**What to work on**. Your task is to return all of the entries below exactly, leaving out each picture.
Content starts
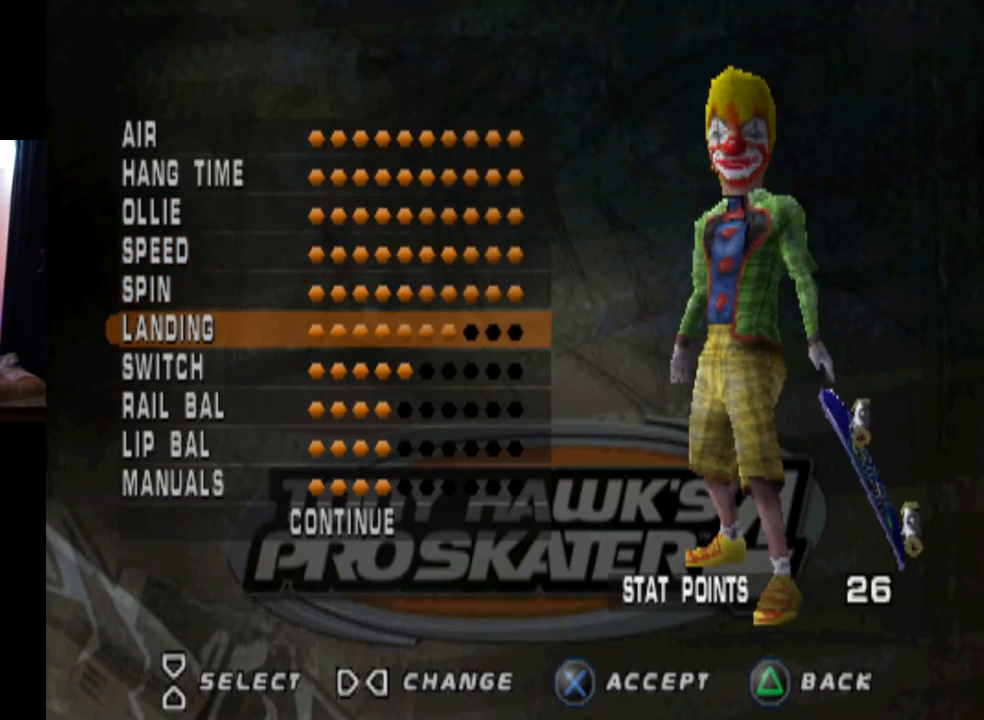
{"buttons": [], "left_stick": "center", "right_stick": "center", "events": [[67, "DPAD_RIGHT", "up"], [100, "DPAD_RIGHT", "down"], [167, "DPAD_RIGHT", "up"], [233, "DPAD_RIGHT", "down"], [317, "DPAD_RIGHT", "up"]]}
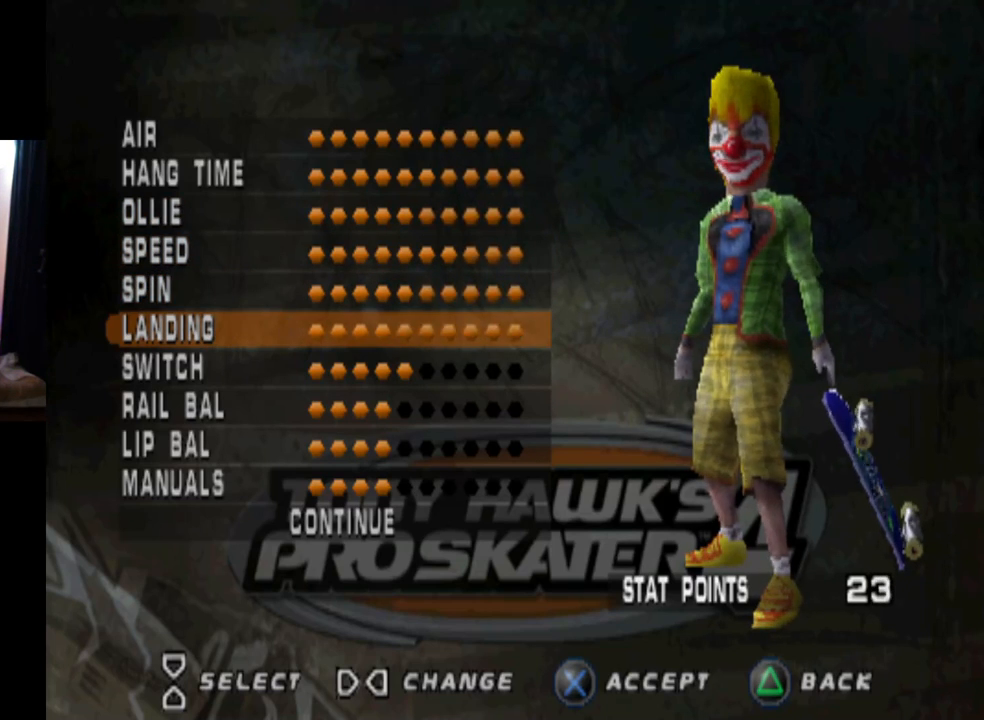
{"buttons": ["DPAD_RIGHT"], "left_stick": "center", "right_stick": "center", "events": [[50, "DPAD_DOWN", "down"], [150, "DPAD_DOWN", "up"], [284, "DPAD_RIGHT", "down"], [367, "DPAD_RIGHT", "up"], [451, "DPAD_RIGHT", "down"]]}
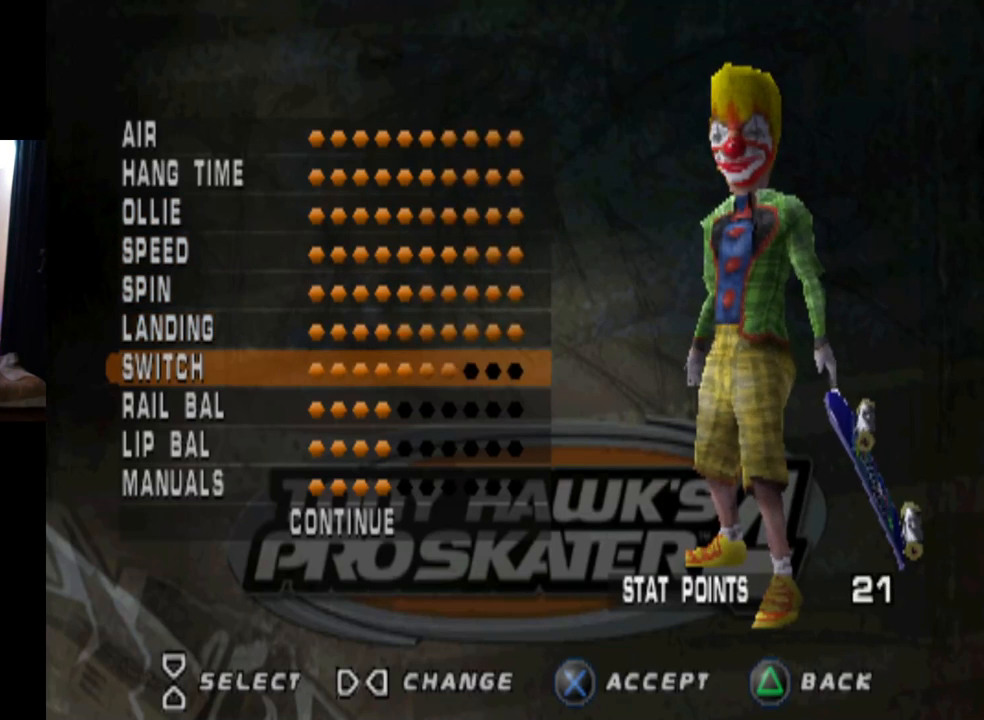
{"buttons": [], "left_stick": "center", "right_stick": "center", "events": [[67, "DPAD_RIGHT", "up"], [117, "DPAD_RIGHT", "down"], [167, "DPAD_RIGHT", "up"], [233, "DPAD_RIGHT", "down"], [350, "DPAD_RIGHT", "up"], [400, "DPAD_RIGHT", "down"], [484, "DPAD_RIGHT", "up"]]}
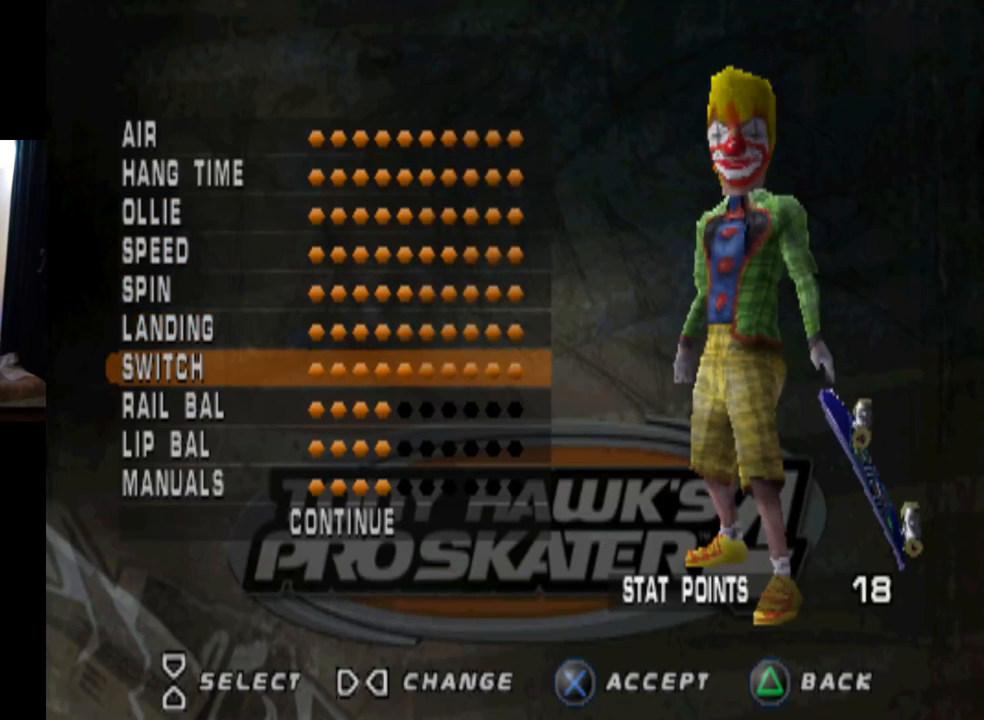
{"buttons": [], "left_stick": "center", "right_stick": "center", "events": []}
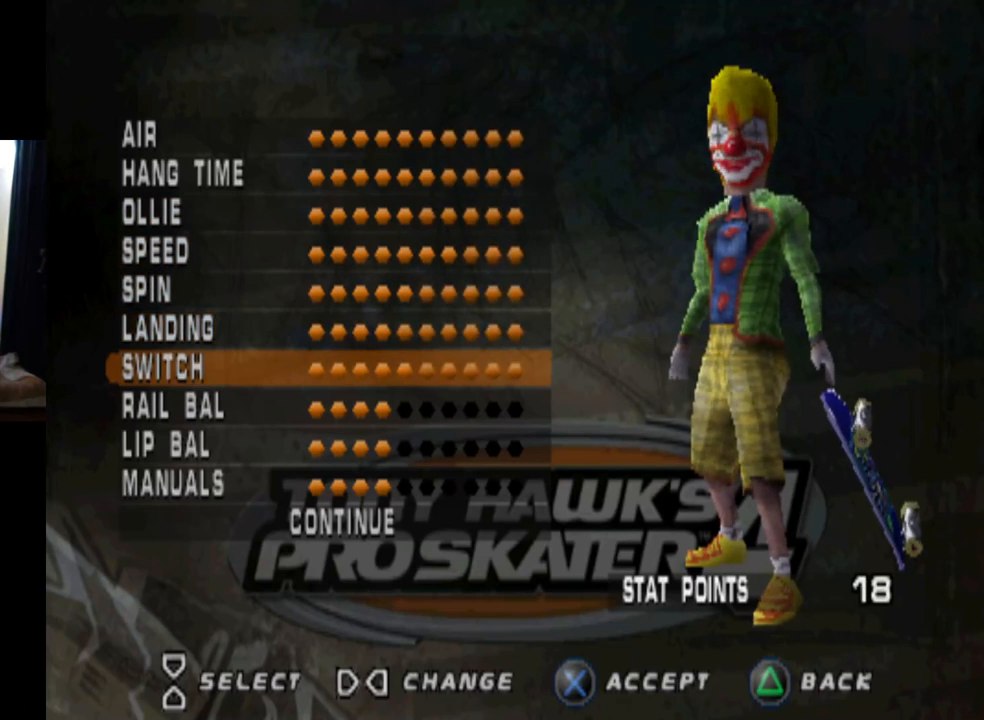
{"buttons": [], "left_stick": "center", "right_stick": "center", "events": [[200, "DPAD_DOWN", "down"], [283, "DPAD_DOWN", "up"], [383, "DPAD_RIGHT", "down"], [467, "DPAD_RIGHT", "up"]]}
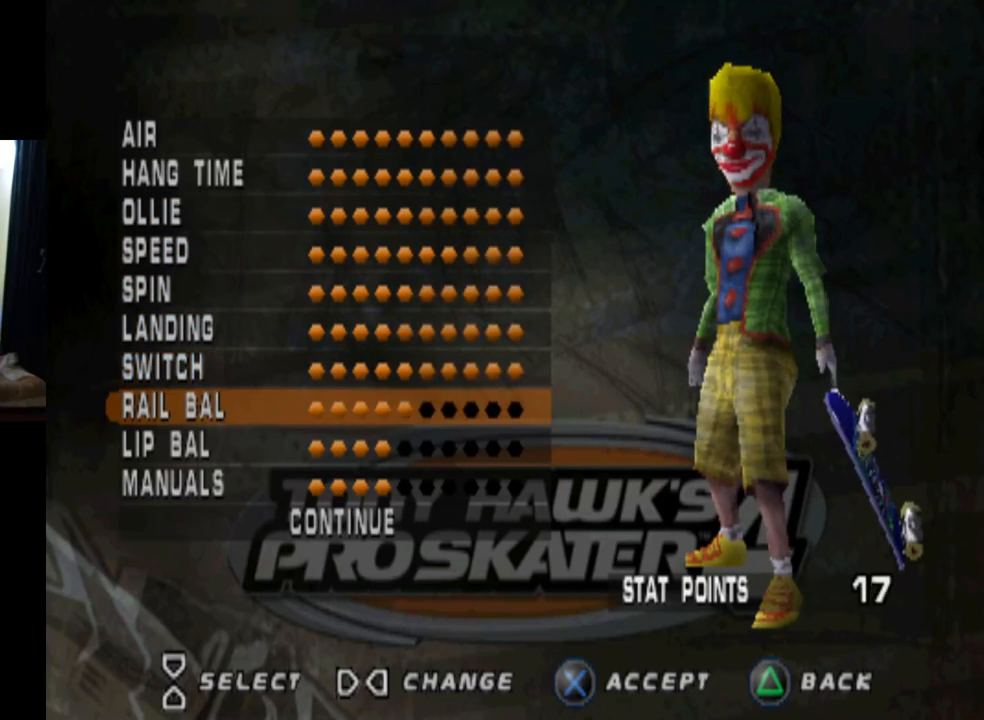
{"buttons": ["DPAD_RIGHT"], "left_stick": "center", "right_stick": "center", "events": [[17, "DPAD_RIGHT", "down"], [117, "DPAD_RIGHT", "up"], [167, "DPAD_RIGHT", "down"], [267, "DPAD_RIGHT", "up"], [317, "DPAD_RIGHT", "down"], [417, "DPAD_RIGHT", "up"], [467, "DPAD_RIGHT", "down"]]}
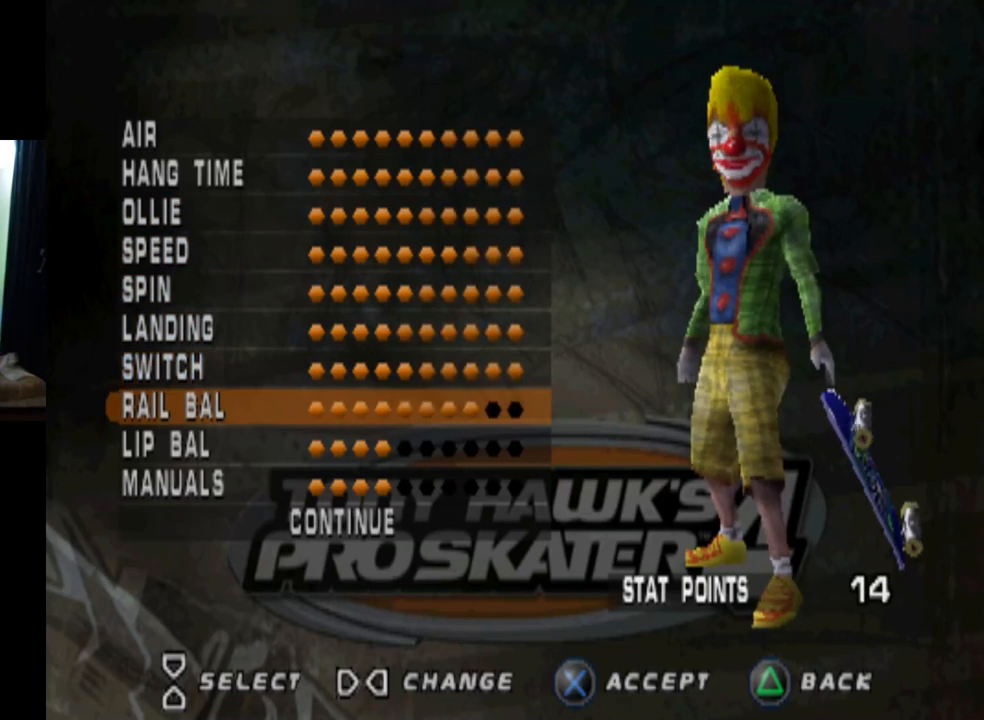
{"buttons": [], "left_stick": "center", "right_stick": "center", "events": [[67, "DPAD_RIGHT", "up"], [117, "DPAD_RIGHT", "down"], [233, "DPAD_RIGHT", "up"], [300, "DPAD_RIGHT", "down"], [333, "DPAD_RIGHT", "up"]]}
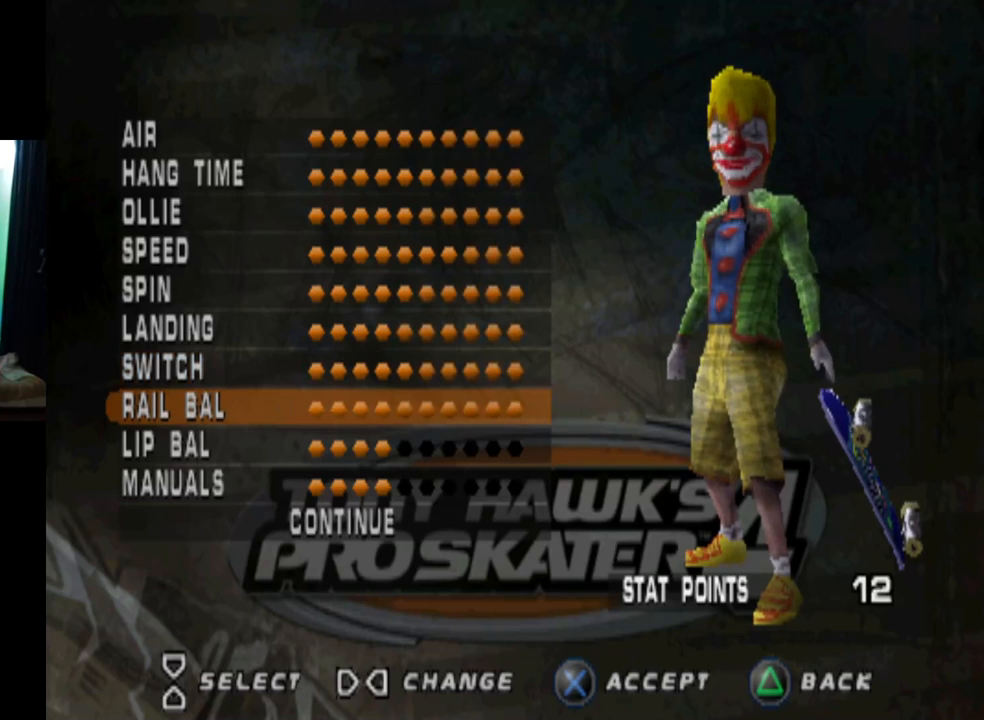
{"buttons": ["DPAD_RIGHT"], "left_stick": "center", "right_stick": "center", "events": [[84, "DPAD_DOWN", "down"], [200, "DPAD_DOWN", "up"], [301, "DPAD_RIGHT", "down"], [417, "DPAD_RIGHT", "up"], [467, "DPAD_RIGHT", "down"]]}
Content ends
**Solved exercise**.
{"buttons": [], "left_stick": "center", "right_stick": "center", "events": [[67, "DPAD_RIGHT", "up"], [100, "DPAD_RIGHT", "down"], [167, "DPAD_RIGHT", "up"], [233, "DPAD_RIGHT", "down"], [317, "DPAD_RIGHT", "up"]]}
{"buttons": ["DPAD_RIGHT"], "left_stick": "center", "right_stick": "center", "events": [[50, "DPAD_DOWN", "down"], [150, "DPAD_DOWN", "up"], [284, "DPAD_RIGHT", "down"], [367, "DPAD_RIGHT", "up"], [451, "DPAD_RIGHT", "down"]]}
{"buttons": [], "left_stick": "center", "right_stick": "center", "events": [[67, "DPAD_RIGHT", "up"], [117, "DPAD_RIGHT", "down"], [167, "DPAD_RIGHT", "up"], [233, "DPAD_RIGHT", "down"], [350, "DPAD_RIGHT", "up"], [400, "DPAD_RIGHT", "down"], [484, "DPAD_RIGHT", "up"]]}
{"buttons": [], "left_stick": "center", "right_stick": "center", "events": []}
{"buttons": [], "left_stick": "center", "right_stick": "center", "events": [[200, "DPAD_DOWN", "down"], [283, "DPAD_DOWN", "up"], [383, "DPAD_RIGHT", "down"], [467, "DPAD_RIGHT", "up"]]}
{"buttons": ["DPAD_RIGHT"], "left_stick": "center", "right_stick": "center", "events": [[17, "DPAD_RIGHT", "down"], [117, "DPAD_RIGHT", "up"], [167, "DPAD_RIGHT", "down"], [267, "DPAD_RIGHT", "up"], [317, "DPAD_RIGHT", "down"], [417, "DPAD_RIGHT", "up"], [467, "DPAD_RIGHT", "down"]]}
{"buttons": [], "left_stick": "center", "right_stick": "center", "events": [[67, "DPAD_RIGHT", "up"], [117, "DPAD_RIGHT", "down"], [233, "DPAD_RIGHT", "up"], [300, "DPAD_RIGHT", "down"], [333, "DPAD_RIGHT", "up"]]}
{"buttons": ["DPAD_RIGHT"], "left_stick": "center", "right_stick": "center", "events": [[84, "DPAD_DOWN", "down"], [200, "DPAD_DOWN", "up"], [301, "DPAD_RIGHT", "down"], [417, "DPAD_RIGHT", "up"], [467, "DPAD_RIGHT", "down"]]}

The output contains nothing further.